We simply multiply these probabilities and multiply by the sample size

- Probablility of being
*A. afarensis*- \(120 / 1030 = 0.1165\)

- Probablility of occuring at Hadar
- \(720 / 1030 = 0.6990\)

- Probablility of being
*A. afarensis*at Hadar- \(0.6990 * 0.1165 = 0.0814\)

Expected value of this cell is \(0.0814 * 1030 = 83.84\)

Shortcut for computing expected cell frequencies:

\[\hat{Y}_{i,j} = \frac{row\ total\times{column\ total}}{sample\ size} = \frac{\sum\limits_{j=1}^mY_{i,j}\times\sum\limits_{i=1}^nY_{i,j}}{N}\]

**Volunteer:** calculate by hand on board!

Site | A. afarensis |
Ar. ramidus |
Aepyceros melampus |
---|---|---|---|

Hadar | 120 | 0 | 600 |

Aramis | 0 | 90 | 220 |

Karl Pearson came up with a test statistic to quantify how much the observed counts differ from the expected values:

\[X^2_{Pearson} = \sum\limits_{all\ cells}\frac{(Observed-Expected)^2}{Expected}\]

This is analogous to the residual sum of squares in linear modeling.

Chi-square has a known parametric distribution

Can be used to calculate p-values

myTable <- table(myData$site,myData$species) chisq.test(myTable)

## ## Pearson's Chi-squared test ## ## data: myTable ## X-squared = 1.8167, df = 2, p-value = 0.4032

Note, you can either pass two vectors of data, or a pre-made contingency table.

More appropriate when sample sizes are low.

General rule is to use Fisher's if expected value for any cell is < 5.

fisher.test(myTable)

## ## Fisher's Exact Test for Count Data ## ## data: myTable ## p-value = 0.4066 ## alternative hypothesis: two.sided

These test how closely observed data fit some underlying distribution (e.g., binomial, uniform, normal)

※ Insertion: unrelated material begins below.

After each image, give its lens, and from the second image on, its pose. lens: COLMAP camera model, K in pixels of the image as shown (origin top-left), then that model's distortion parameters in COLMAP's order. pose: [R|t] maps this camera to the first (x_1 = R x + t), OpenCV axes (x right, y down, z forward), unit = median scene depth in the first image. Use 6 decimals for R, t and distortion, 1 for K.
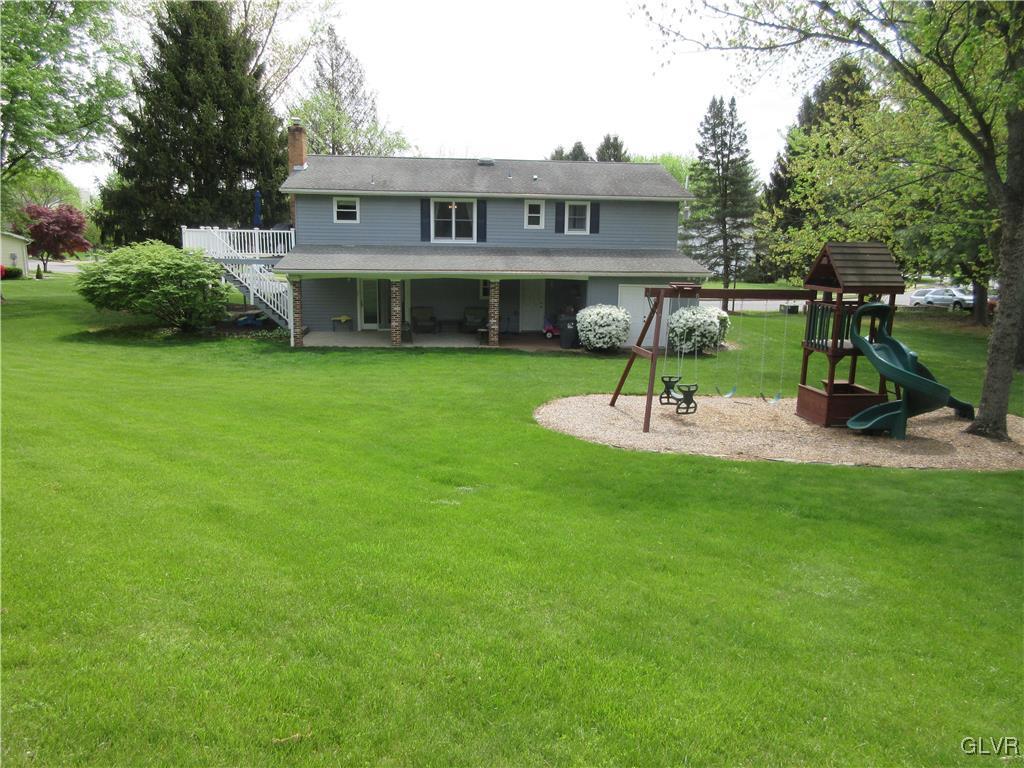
lens RADIAL K [[756.8, 0, 512.0], [0, 756.8, 382.0], [0, 0, 1]] dist [-0.003864, 0.007618]
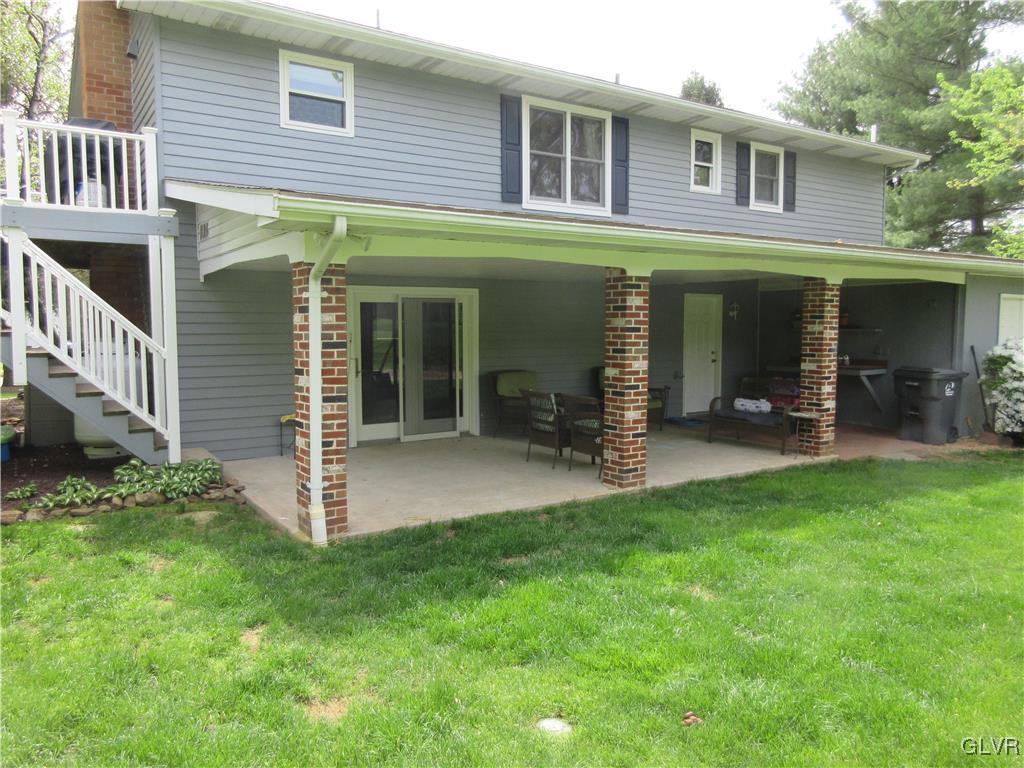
lens RADIAL K [[756.8, 0, 513.0], [0, 756.8, 383.2], [0, 0, 1]] dist [-0.003864, 0.007618]
pose [[0.880743, -0.051909, 0.470742, -0.303775], [0.101652, 0.991529, -0.080850, -0.062099], [-0.462557, 0.119060, 0.878559, 0.668769]]
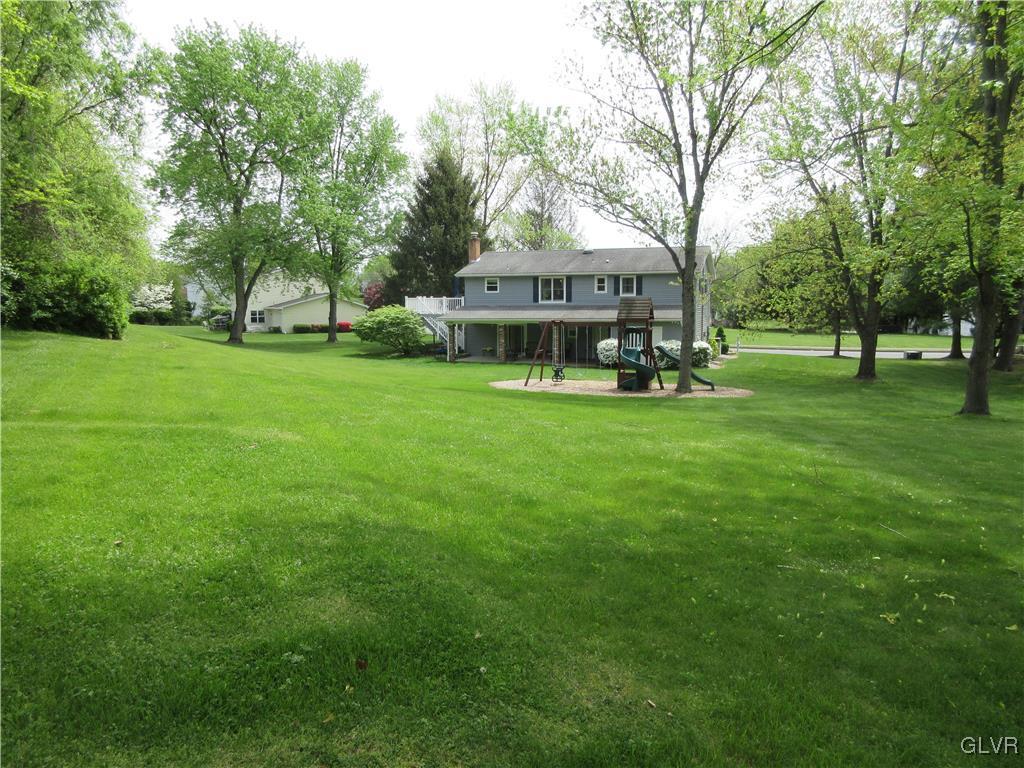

For discrete cases, chi-square can be used as a goodness of fit statistic.

For instance: say we counted the frequency of a *A. afarensis* in 4 different geological strata through time.

afarensis <- c(24, 32, 19, 36)

We can use chi-square to test how well this fits a uniform distribution:

chisq.test(afarensis)

## ## Chi-squared test for given probabilities ## ## data: afarensis ## X-squared = 6.3694, df = 3, p-value = 0.09496

We could specify some other distribution by passing a vector of probabilities.

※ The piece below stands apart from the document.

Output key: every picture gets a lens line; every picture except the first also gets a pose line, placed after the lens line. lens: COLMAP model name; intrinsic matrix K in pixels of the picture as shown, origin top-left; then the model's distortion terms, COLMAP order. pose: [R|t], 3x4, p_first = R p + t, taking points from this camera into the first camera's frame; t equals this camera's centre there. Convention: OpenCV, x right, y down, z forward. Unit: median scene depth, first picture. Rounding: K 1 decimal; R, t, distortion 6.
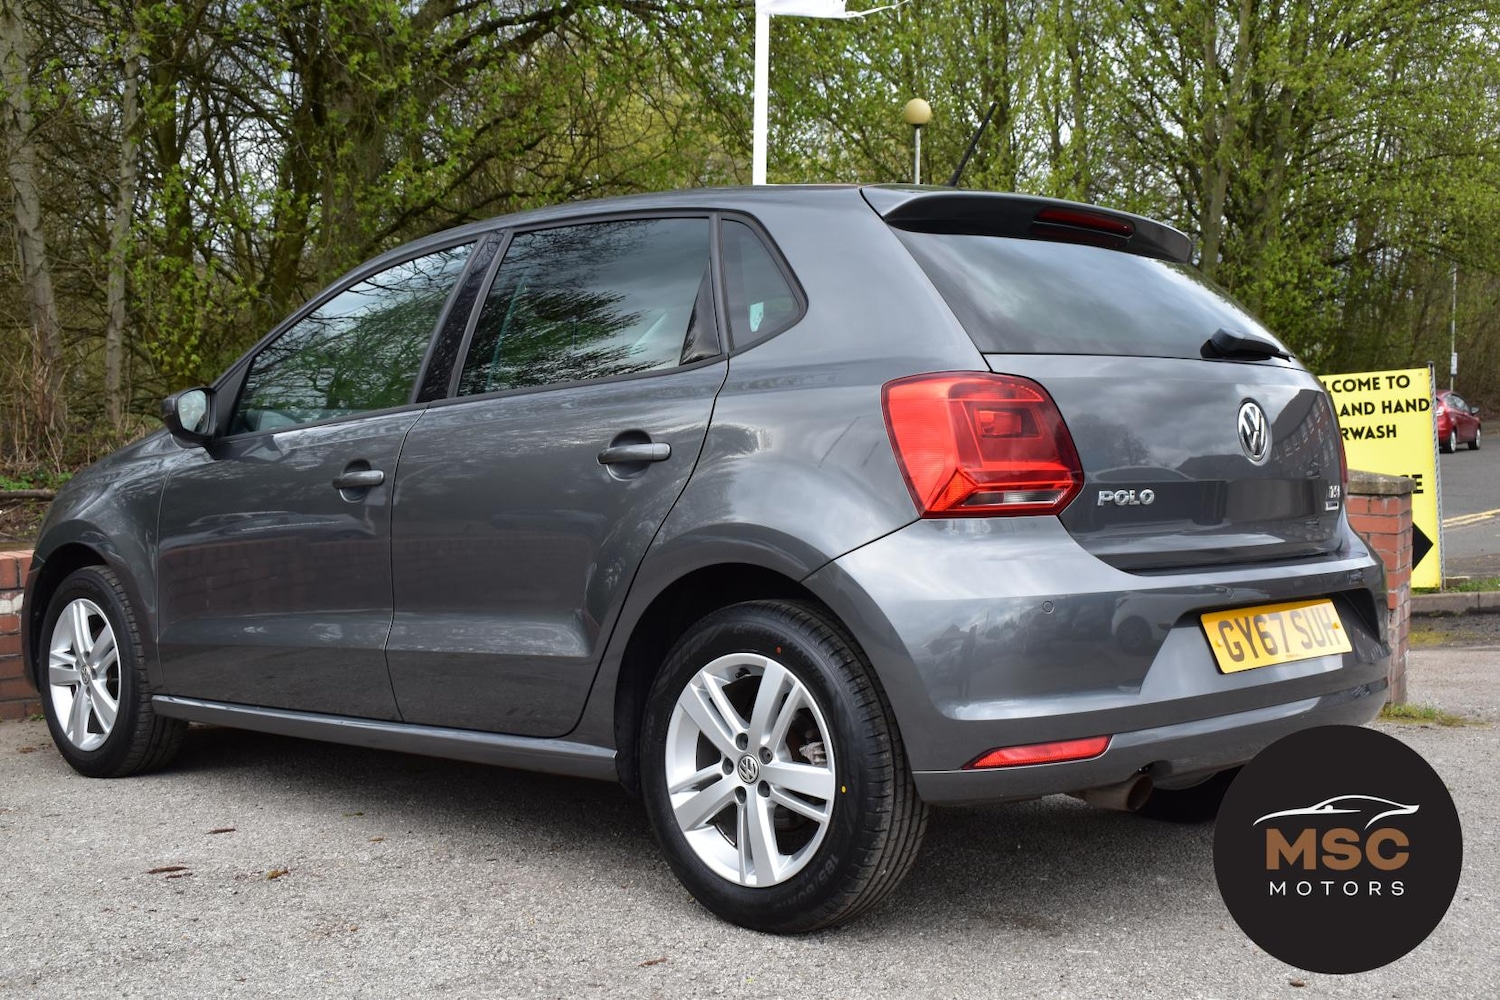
lens RADIAL K [[1812.1, 0, 743.4], [0, 1812.1, 494.6], [0, 0, 1]] dist [-0.046009, -0.009422]
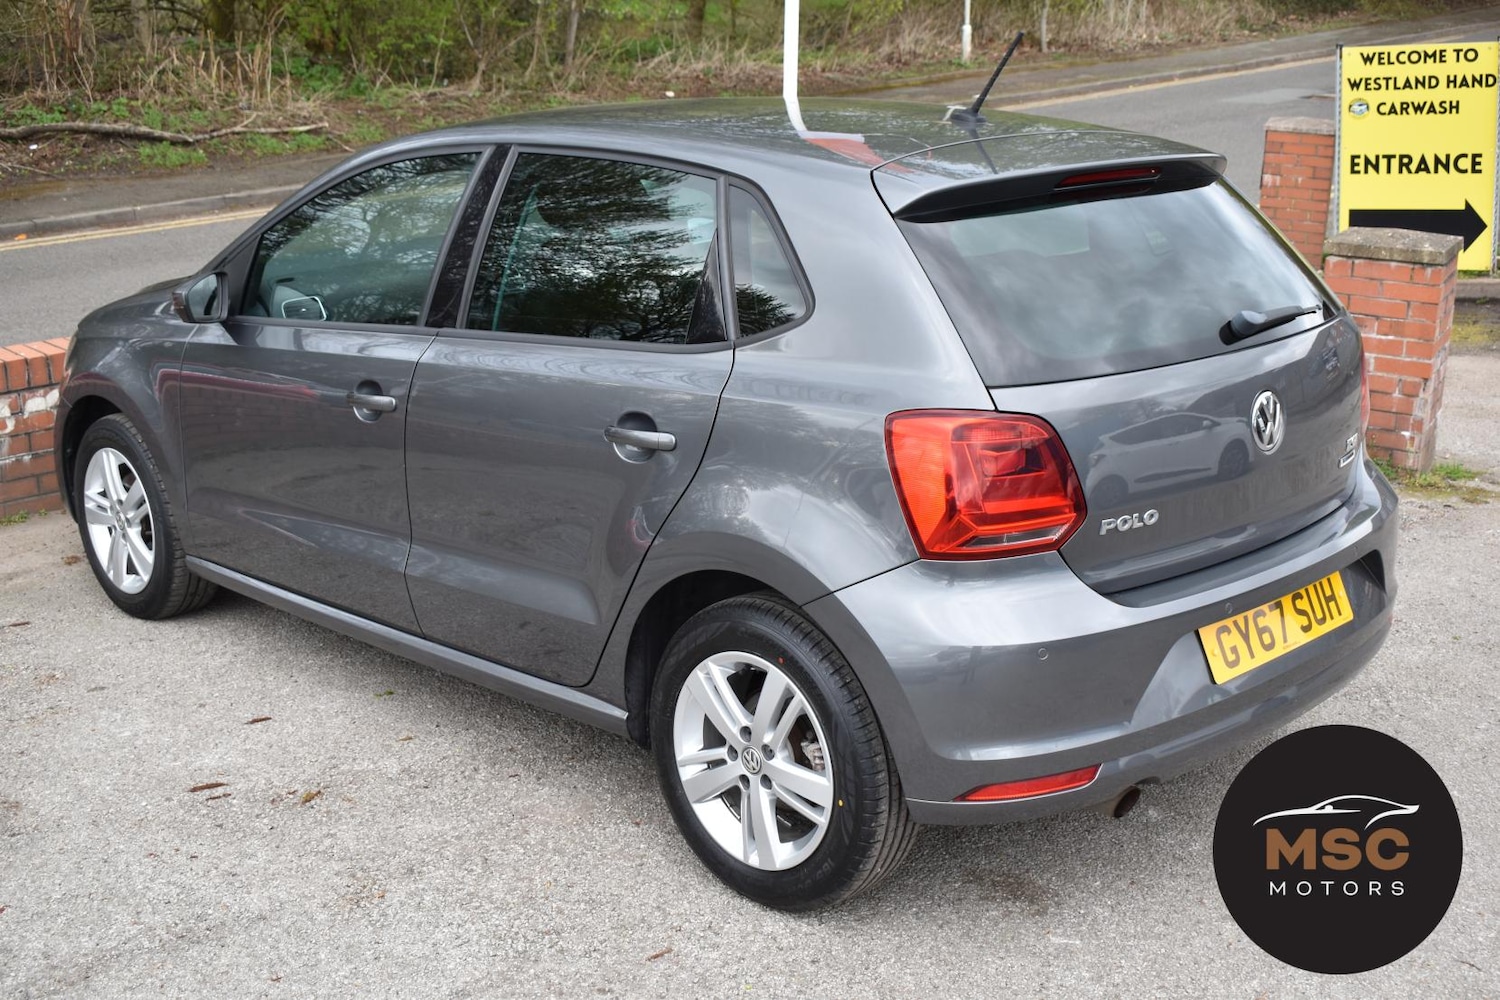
lens RADIAL K [[1812.1, 0, 743.4], [0, 1812.1, 494.6], [0, 0, 1]] dist [-0.046009, -0.009422]
pose [[0.999617, 0.006676, -0.026860, 0.023432], [0.000009, 0.970398, 0.241512, -0.232996], [0.027678, -0.241419, 0.970026, 0.027411]]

chisq.test(afarensis, p=c(.4, .1, .1, .4))

## ## Chi-squared test for given probabilities ## ## data: afarensis ## X-squared = 55.937, df = 3, p-value = 4.333e-12

The **Kolmogorov-Smirnov** is a commonly used goodness of fit test for continuous data.

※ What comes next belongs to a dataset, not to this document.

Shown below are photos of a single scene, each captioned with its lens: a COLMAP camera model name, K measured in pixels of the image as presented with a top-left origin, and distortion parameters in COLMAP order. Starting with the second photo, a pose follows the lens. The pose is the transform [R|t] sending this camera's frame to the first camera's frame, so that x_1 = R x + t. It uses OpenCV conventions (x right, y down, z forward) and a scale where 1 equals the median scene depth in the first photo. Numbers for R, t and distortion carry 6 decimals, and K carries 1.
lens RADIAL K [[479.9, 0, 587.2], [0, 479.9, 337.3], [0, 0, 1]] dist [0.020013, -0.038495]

The KS test compares the cumulative distribution function (CDF) of a set of observed data to a theoretical distribution.

The single largest deviation of the empirical from the theoretical is the KS statistic. This is used to compute a p-value.

Can be used for any distribution, not just the normal distribution.

ks.test(rnorm(100), "pnorm")

## ## One-sample Kolmogorov-Smirnov test ## ## data: rnorm(100) ## D = 0.060459, p-value = 0.8582 ## alternative hypothesis: two-sided

ks.test(rnorm(100)^2, "pnorm")

## ## One-sample Kolmogorov-Smirnov test ## ## data: rnorm(100)^2 ## D = 0.50022, p-value < 2.2e-16 ## alternative hypothesis: two-sided

Read in this dataset on political party affiliation and gender in the USA. http://hompal-stats.wabarr.com/datasets/party_affiliation.txt

Make a plot to visualize the data that looks like the following

Use chi-square to test the hypothesis that there is a gendered difference in party affiliation.

Check out the built-in dataset `trees`

.

Are the tree heights drawn from a normal distribution? Test this hypothesis using the appropriate goodness of fit test.